WHAT YOU SHOULD DO: Pictures aside, the data must be reproduced exactly.

Data excerpts
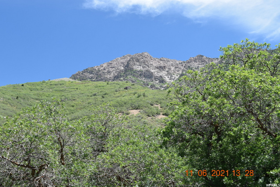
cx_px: 140
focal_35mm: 44
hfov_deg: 44.9
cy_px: 94
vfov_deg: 30.9
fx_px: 339
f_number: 9
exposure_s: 1/320
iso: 200
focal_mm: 29
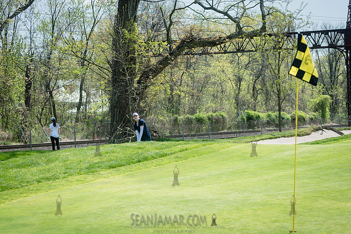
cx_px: 176
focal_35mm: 80
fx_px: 780
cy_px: 117
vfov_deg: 17.1
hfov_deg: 25.4
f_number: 3.5
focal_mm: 80
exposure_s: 1/500
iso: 100
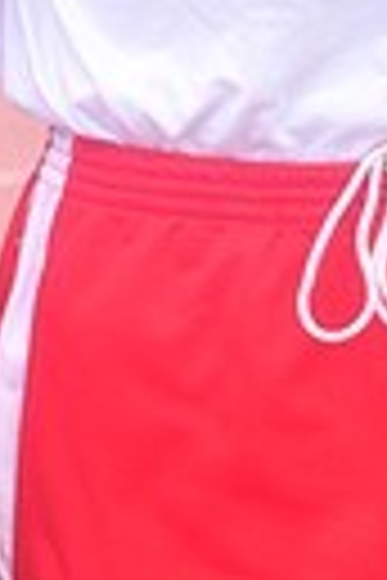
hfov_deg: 3.6
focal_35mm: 384
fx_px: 6197
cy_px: -593
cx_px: 328
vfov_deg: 5.3
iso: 400
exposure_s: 1/160
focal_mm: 55
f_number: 5.6
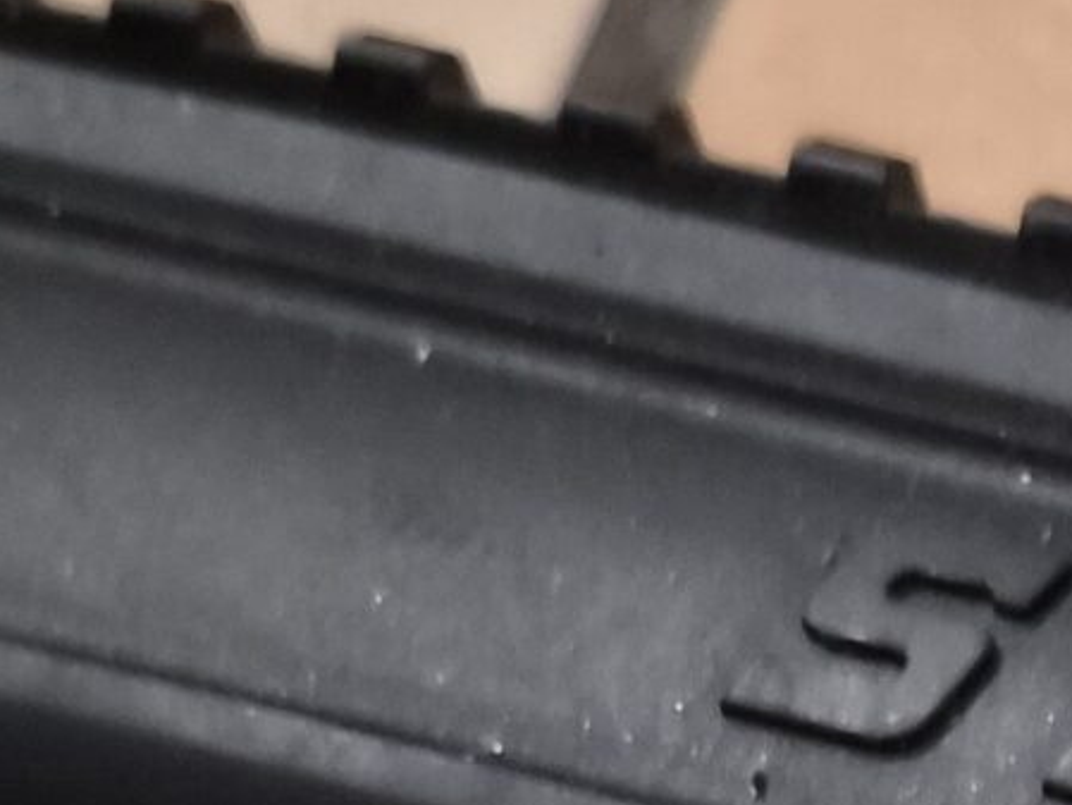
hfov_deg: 13.9
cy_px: 1586
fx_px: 4058
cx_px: 1738
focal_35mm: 131
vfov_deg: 10.4
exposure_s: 1/17
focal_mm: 5.4
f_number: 1.8
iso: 1600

RESULT FOR THIS EXERCISE:
cx_px: 140
focal_35mm: 44
hfov_deg: 44.9
cy_px: 94
vfov_deg: 30.9
fx_px: 339
f_number: 9
exposure_s: 1/320
iso: 200
focal_mm: 29
cx_px: 176
focal_35mm: 80
fx_px: 780
cy_px: 117
vfov_deg: 17.1
hfov_deg: 25.4
f_number: 3.5
focal_mm: 80
exposure_s: 1/500
iso: 100
hfov_deg: 3.6
focal_35mm: 384
fx_px: 6197
cy_px: -593
cx_px: 328
vfov_deg: 5.3
iso: 400
exposure_s: 1/160
focal_mm: 55
f_number: 5.6
hfov_deg: 13.9
cy_px: 1586
fx_px: 4058
cx_px: 1738
focal_35mm: 131
vfov_deg: 10.4
exposure_s: 1/17
focal_mm: 5.4
f_number: 1.8
iso: 1600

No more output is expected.